**Instrucciones de trabajo:**
Enumera los temas, además de los Beatos, sobre los que quien escribe la crónica de la conferencia ha escuchado hablar a Luis Ángel Montes.

**Texto proporcionado:**
----

Me enteré de
la conferencia sólo una hora antes de que diese comienzo. Me entró un whatsapp
escueto: “Montes habla de los Beatos esta
tarde en los Filipinos”.
Pero
llegué a tiempo. No es exageración afirmar que Luis Ángel Montes posee un saber
enciclopédico, pero sin pedantería ni cátedra dogmática que valga. Este ‘renacentista’
palentino al que he escuchado con idéntico placer cuando habla de las Elegías
de Duino, de Rilke, de la oración de los Salmos, de la música y la botánica en
la vida de Hildegarda von Bingen, o del pintor del retablo mayor de la catedral
de Palencia, Juan de Flandes… es también un amante ‘perdido y rendido’ de los
libros a los que en el mundo entero se da el nombre de “Beatos”.
El
ponente dividió su conferencia en dos partes. La primera de ellas tuvo lugar en
el Auditorium del Colegio de los
Agustinos, de Valladolid (vulgo ‘Filipinos’) y consistió en una introducción histórica
y estética a los Beatos. La segunda parte fue una visita guiada por el Claustro
donde están expuestos los facsímiles (bellísimamente editados en España) de los
Beatos, una magnífica colección del propio conferenciante. Esta exposición
permanecerá abierta hasta el 1 de junio.

----

**Información proporcionada:**
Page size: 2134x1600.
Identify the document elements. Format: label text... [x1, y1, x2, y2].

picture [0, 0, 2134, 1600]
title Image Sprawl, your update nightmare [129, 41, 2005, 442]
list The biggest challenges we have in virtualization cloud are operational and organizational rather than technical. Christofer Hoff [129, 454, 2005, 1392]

----

**Respuesta final:**
- Las Elegías de Duino, de Rilke
- La oración de los Salmos
- La música y la botánica en la vida de Hildegarda von Bingen
- El pintor del retablo mayor de la catedral de Palencia, Juan de Flandes